The agent narrative has run hot for the better part of a year. Vendors have pitched autonomous agents that can run businesses, file taxes, and orchestrate teams. Most of these demos do not survive contact with a real workflow.
There is, however, a category where I think agentic patterns are genuinely useful. It is narrower than the marketing suggests, and the architecture that works is not what the demos show.
What agents are actually good at
The use case is bounded multi-step retrieval and synthesis over heterogeneous internal sources. Concretely, that means tasks where a person would otherwise look in three or four systems, read what they find, and write a summary or fill a form.
Examples I have shipped or seen ship.
Prior authorisation triage in a healthcare back office, where the agent reads the referral, pulls the patient's prior diagnoses from the EHR, checks the payer's published criteria, and drafts the case for human review. The human still approves. The agent saves twenty minutes per case and shifts the work from data gathering to judgement.
Vendor onboarding intake in a procurement function, where the agent reads the questionnaire response, checks the answers against internal policy, and flags clauses for legal. The human still negotiates. The agent saves the back-and-forth on items that are clearly out of policy.
Investigator support in claims fraud, where the agent assembles a case file from policy admin, claims history, and external sources, and writes a structured summary. The human still investigates. The agent compresses the assembly step.
What these have in common
The shared structure is worth naming, because it is what makes the pattern work.
The cost of a wrong answer is bounded by a human checkpoint. The agent is not the final actor. It produces a draft. A trained operator approves, edits, or rejects. This is the single most important property. It bounds the failure mode.
The cost of slow human work is high. These are workflows where the manual labour was already a bottleneck. Cycle time matters. The economic gain from compressing the data-gathering phase is real and measurable.
The data sources are stable and internal. The agent is operating inside systems your organisation already owns. The schemas are known. The auth model is known. The tool surface is finite. Agents fail when they are asked to operate over the open web with unbounded tool selection. They succeed when the tool list is short and the data shape is predictable.
The architecture that ships
The systems that work in production tend to look the same.
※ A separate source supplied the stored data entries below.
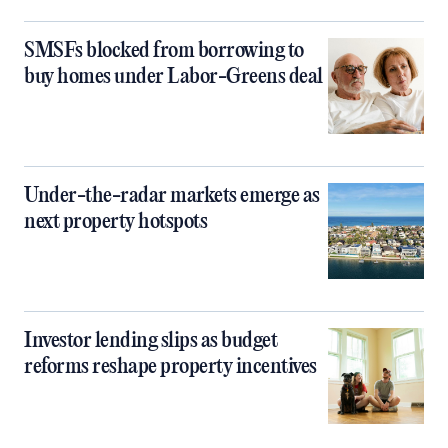
SMSFs blocked from borrowing to
buy homes under Labor-Greens deal
Under-the-radar markets emerge as
next property hotspots
Investor lending slips as budget
reforms reshape property incentives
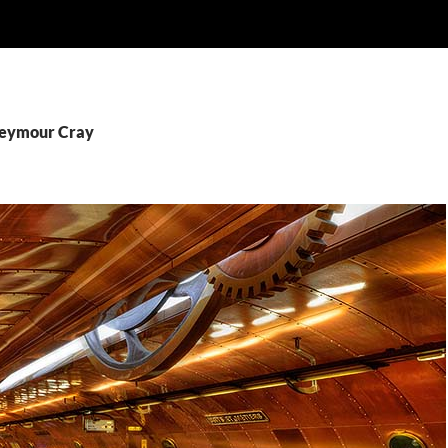
Seymour Cray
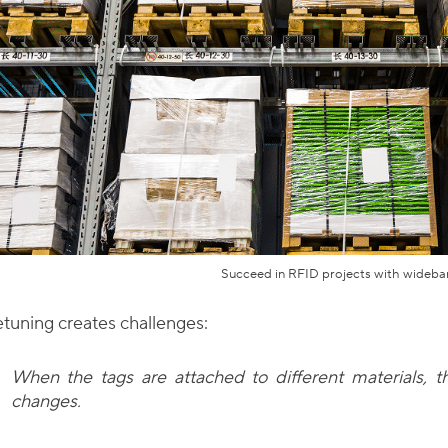
Succeed in RFID projects with wideba
tuning creates challenges:
When the tags are attached to different materials, 
changes.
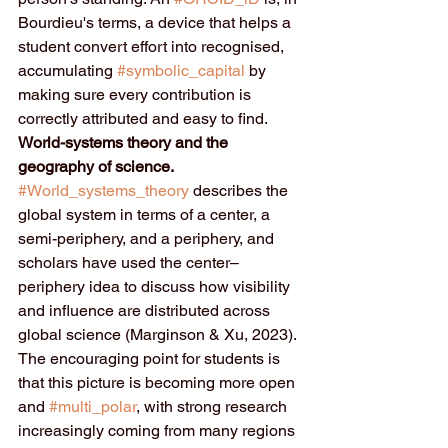
Bourdieu's terms, a device that helps a 
student convert effort into recognised, 
accumulating 
#symbolic_capital
 by 
making sure every contribution is 
correctly attributed and easy to find.
World-systems theory and the 
geography of science.
#World_systems_theory
 describes the 
global system in terms of a center, a 
semi-periphery, and a periphery, and 
scholars have used the center–
periphery idea to discuss how visibility 
and influence are distributed across 
global science (Marginson & Xu, 2023). 
The encouraging point for students is 
that this picture is becoming more open 
and 
#multi_polar
, with strong research 
increasingly coming from many regions 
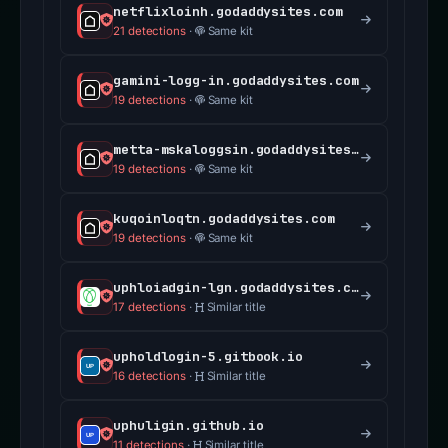
netflixloinh.godaddysites.com
21 detections
·
Same kit
gamini-logg-in.godaddysites.com
19 detections
·
Same kit
metta-mskaloggsin.godaddysites.com
19 detections
·
Same kit
kuqoinloqtn.godaddysites.com
19 detections
·
Same kit
uphloiadgin-lgn.godaddysites.com
17 detections
·
Similar title
upholdlogin-5.gitbook.io
16 detections
·
Similar title
uphuligin.github.io
11 detections
·
Similar title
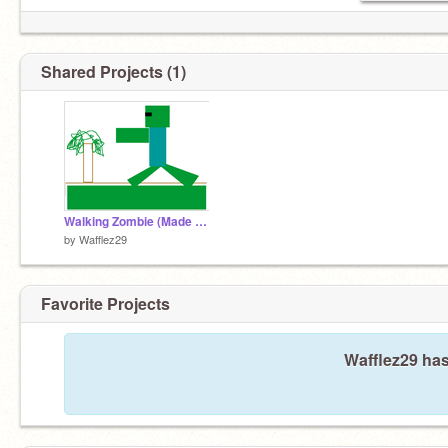
Shared Projects (1)
Walking Zombie (Made By Patrick)
by
Wafflez29
Favorite Projects
Wafflez29 has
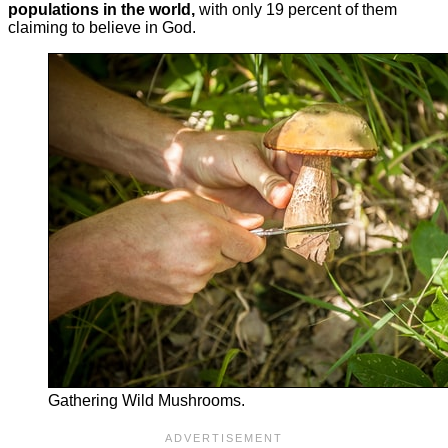
populations in the world,
with only 19 percent of them
claiming to believe in God.
Gathering Wild Mushrooms.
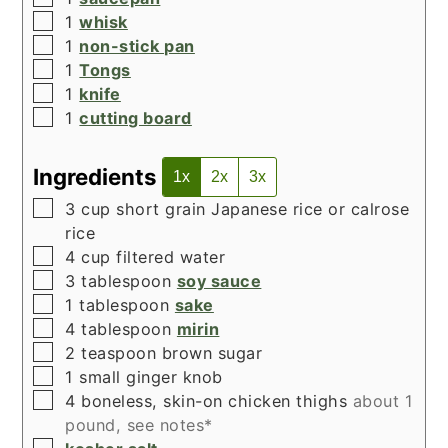
▢
1
whisk
▢
1
non-stick pan
▢
1
Tongs
▢
1
knife
▢
1
cutting board
Ingredients
1x
2x
3x
▢
3
cup
short grain Japanese rice or calrose
rice
▢
4
cup
filtered water
▢
3
tablespoon
soy sauce
▢
1
tablespoon
sake
▢
4
tablespoon
mirin
▢
2
teaspoon
brown sugar
▢
1
small ginger knob
▢
4
boneless, skin-on chicken thighs
about 1
pound, see notes*
▢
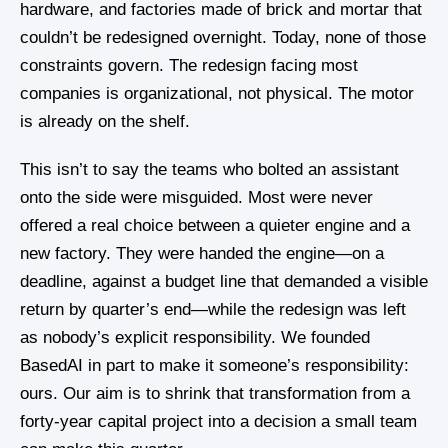
hardware, and factories made of brick and mortar that
couldn’t be redesigned overnight. Today, none of those
constraints govern. The redesign facing most
companies is organizational, not physical. The motor
is already on the shelf.
This isn’t to say the teams who bolted an assistant
onto the side were misguided. Most were never
offered a real choice between a quieter engine and a
new factory. They were handed the engine—on a
deadline, against a budget line that demanded a visible
return by quarter’s end—while the redesign was left
as nobody’s explicit responsibility. We founded
BasedAI in part to make it someone’s responsibility:
ours. Our aim is to shrink that transformation from a
forty-year capital project into a decision a small team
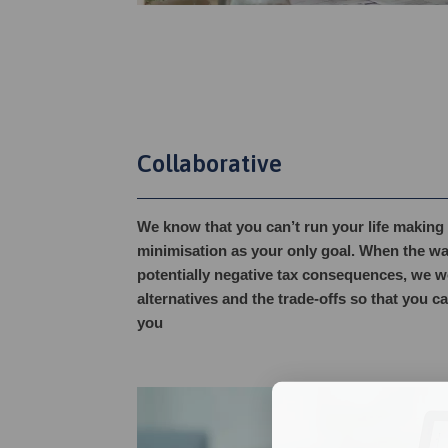
Collaborative
We know that you can’t run your life making 
minimisation as your only goal. When the wa
potentially negative tax consequences, we w
alternatives and the trade-offs so that you c
you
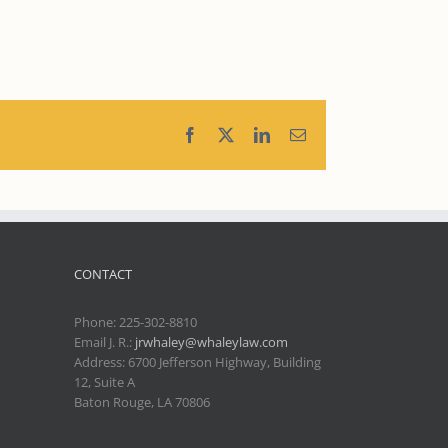
Facebook
X
LinkedIn
Email
CONTACT
Phone:
225-302-8810
Email J. R.:
jrwhaley@whaleylaw.com
Address: 6700 Jefferson Highway, Building
12, Suite A
Baton Rouge, LA 70806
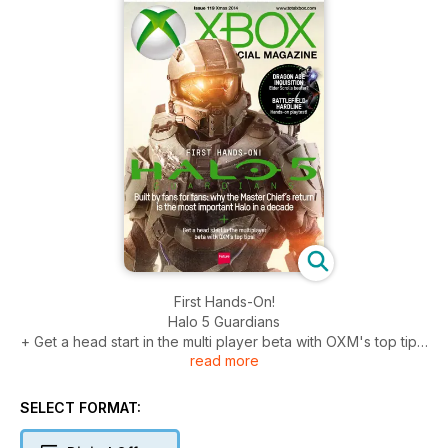
First Hands-On!
Halo 5 Guardians
+ Get a head start in the multi player beta with OXM's top tips!
read more
Also inside
Dragon Age Inquisition
SELECT FORMAT:
Battlefield Hardline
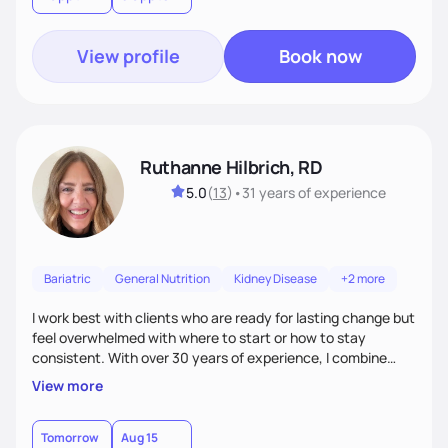
View profile
Book now
Ruthanne Hilbrich, RD
5.0
(
13
)
•
31 years
of experience
Bariatric
General Nutrition
Kidney Disease
+2 more
I work best with clients who are ready for lasting change but
feel overwhelmed with where to start or how to stay
consistent. With over 30 years of experience, I combine
bariatric and weight management expertise with
View more
compassion, encouragement, and accountability. My goal is
to meet you where you are, provide practical strategies,
and cheer you on as you grow more confident and
Tomorrow
Aug 15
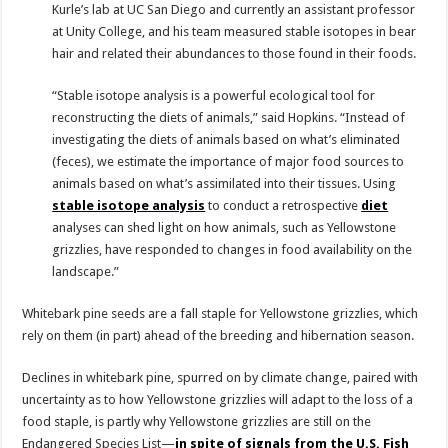
Kurle’s lab at UC San Diego and currently an assistant professor
at Unity College, and his team measured stable isotopes in bear
hair and related their abundances to those found in their foods.
“Stable isotope analysis is a powerful ecological tool for
reconstructing the diets of animals,” said Hopkins. “Instead of
investigating the diets of animals based on what’s eliminated
(feces), we estimate the importance of major food sources to
animals based on what’s assimilated into their tissues. Using
stable isotope analysis
to conduct a retrospective
diet
analyses can shed light on how animals, such as Yellowstone
grizzlies, have responded to changes in food availability on the
landscape.”
Whitebark pine seeds are a fall staple for Yellowstone grizzlies, which
rely on them (in part) ahead of the breeding and hibernation season.
Declines in whitebark pine, spurred on by climate change, paired with
uncertainty as to how Yellowstone grizzlies will adapt to the loss of a
food staple, is partly why Yellowstone grizzlies are still on the
Endangered Species List—
in spite of signals from the U.S. Fish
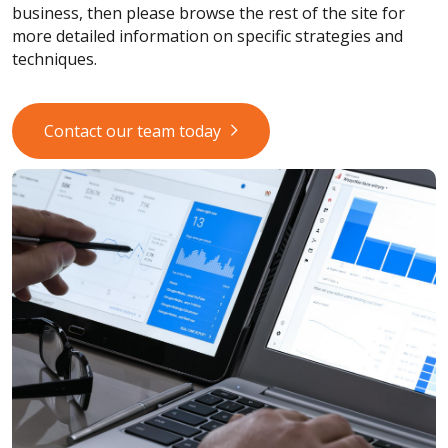
business, then please browse the rest of the site for
more detailed information on specific strategies and
techniques.
Contact our team today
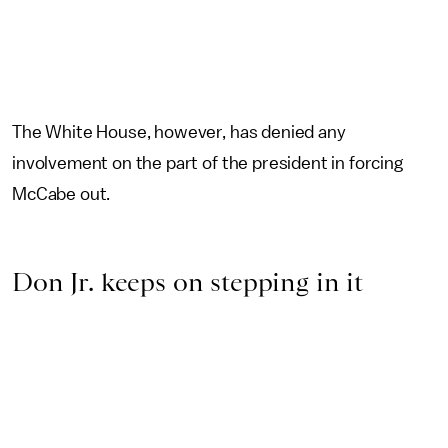
The White House, however, has denied any
involvement on the part of the president in forcing
McCabe out.
Don Jr. keeps on stepping in it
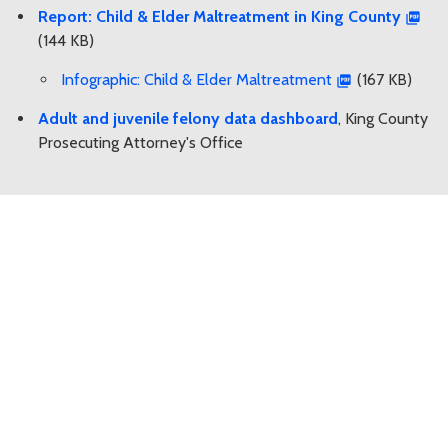
Report: Child & Elder Maltreatment in King County
(144 KB)
Infographic: Child & Elder Maltreatment
(167 KB)
Adult and juvenile felony data dashboard
, King County
Prosecuting Attorney's Office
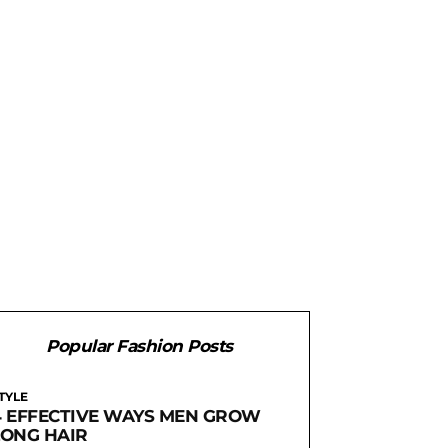
Popular Fashion Posts
TYLE
4 EFFECTIVE WAYS MEN GROW
LONG HAIR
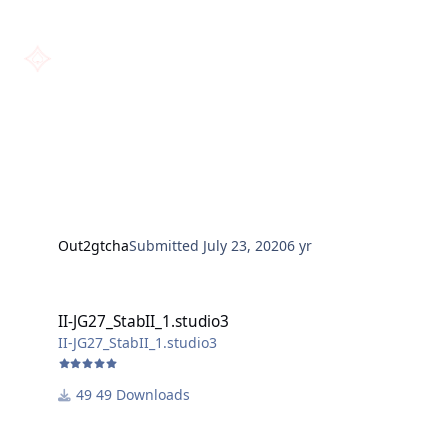
Out2gtcha
Submitted
July 23, 2020
6 yr
II-JG27_StabII_1.studio3
II-JG27_StabII_1.studio3
II-JG27_StabII_1.studio3
49 Downloads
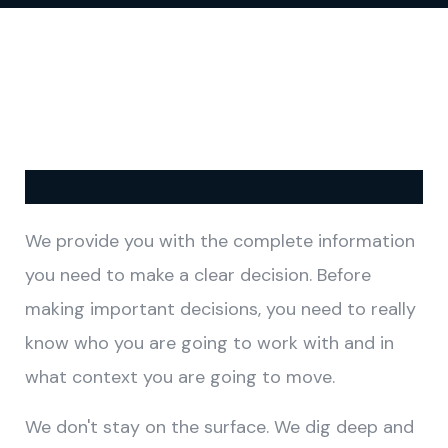
We provide you with the complete information
you need to make a clear decision. Before
making important decisions, you need to really
know who you are going to work with and in
what context you are going to move.
We don't stay on the surface. We dig deep and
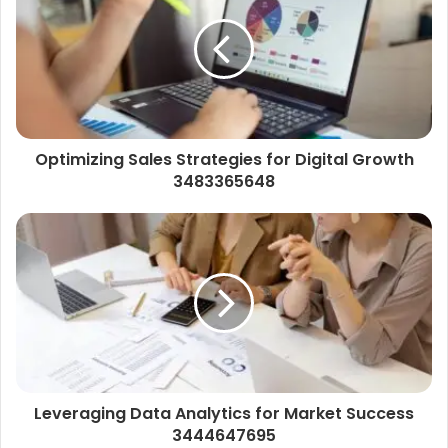
Optimizing Sales Strategies for Digital Growth
3483365648
Leveraging Data Analytics for Market Success
3444647695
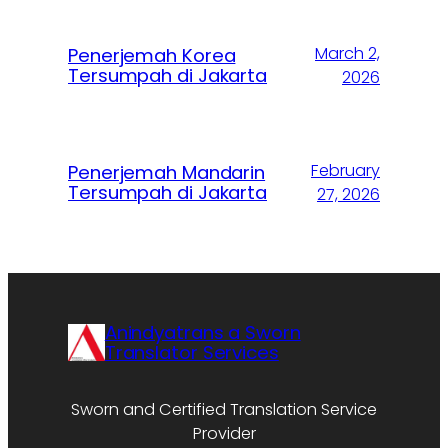
March 2,
Penerjemah Korea
Tersumpah di Jakarta
2026
February
Penerjemah Mandarin
Tersumpah di Jakarta
27, 2026
Anindyatrans a Sworn
Translator Services
Sworn and Certified Translation Service
Provider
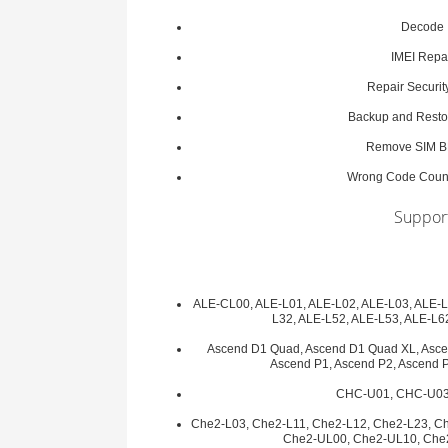
Decode
IMEI Repa
Repair Securit
Backup and Restor
Remove SIM 
Wrong Code Coun
Support
ALE-CL00, ALE-L01, ALE-L02, ALE-L03, ALE-L
L32, ALE-L52, ALE-L53, ALE-L6
Ascend D1 Quad, Ascend D1 Quad XL, Asce
Ascend P1, Ascend P2, Ascend 
CHC-U01, CHC-U03
Che2-L03, Che2-L11, Che2-L12, Che2-L23, C
Che2-UL00, Che2-UL10, Che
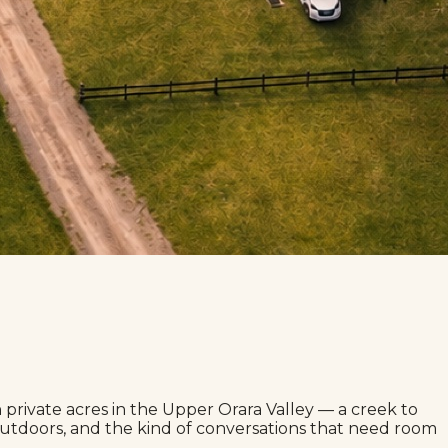
rivate acres in the Upper Orara Valley — a creek to
g outdoors, and the kind of conversations that need room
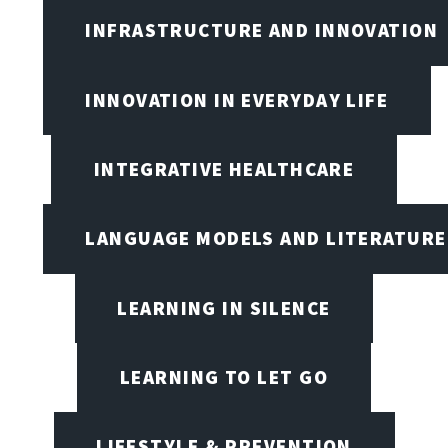
INFRASTRUCTURE AND INNOVATION
INNOVATION IN EVERYDAY LIFE
INTEGRATIVE HEALTHCARE
LANGUAGE MODELS AND LITERATURE
LEARNING IN SILENCE
LEARNING TO LET GO
LIFESTYLE & PREVENTION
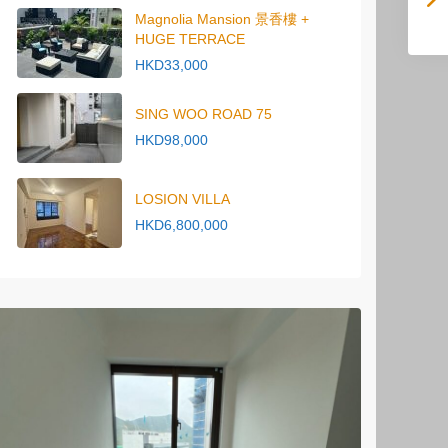
Magnolia Mansion 景香樓 +
HUGE TERRACE
HKD33,000
SING WOO ROAD 75
HKD98,000
LOSION VILLA
HKD6,800,000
They are not autonomous agents in the open-loop sense. They are constrained orchestrators with a small number of tools, a deterministic state machine for the high-level flow, and an LLM in a few specific roles.
The deterministic backbone matters. The LLM does not decide what step comes next in most cases. It executes a step. The next step is chosen by code that was written and reviewed by a human. This is much easier to test, to monitor, and to audit. It is also much cheaper.
A typical structure. The orchestrator is a state machine with five to ten well-defined states. Each state calls a tool, then calls an LLM with a tightly scoped prompt to interpret the result. The LLM produces structured output, validated by a schema. The state machine advances based on the validated output. There is one place where the LLM might choose between two next steps, and that choice is logged and reviewable.
What does not work
Open-ended planner-executor agents do not work in production yet for most enterprise tasks. They look impressive in demos, because the demo workflow is short and forgiving. They fall over in production because the workflows are longer, the failure modes are more numerous, and the cost of cascading errors is higher than the planner can compensate for.
Multi-agent systems where agents negotiate with each other to resolve a task do not work in production yet either, with rare exceptions. The negotiation overhead is high. The error surface is high. The interpretability is low. I have not seen one that beat a single well-prompted LLM with a deterministic orchestrator on a real workflow.
What to build
If you are building an agent system in 2025, my advice is short. Pick a workflow with a human checkpoint. Pick a workflow where the data sources are stable. Build a deterministic backbone. Use the LLM in narrow, validated roles. Measure cycle time and quality against the manual baseline.
The systems that emerge from that exercise are useful. They are also unfashionable, because they do not look like the demos. That is a feature, not a flaw.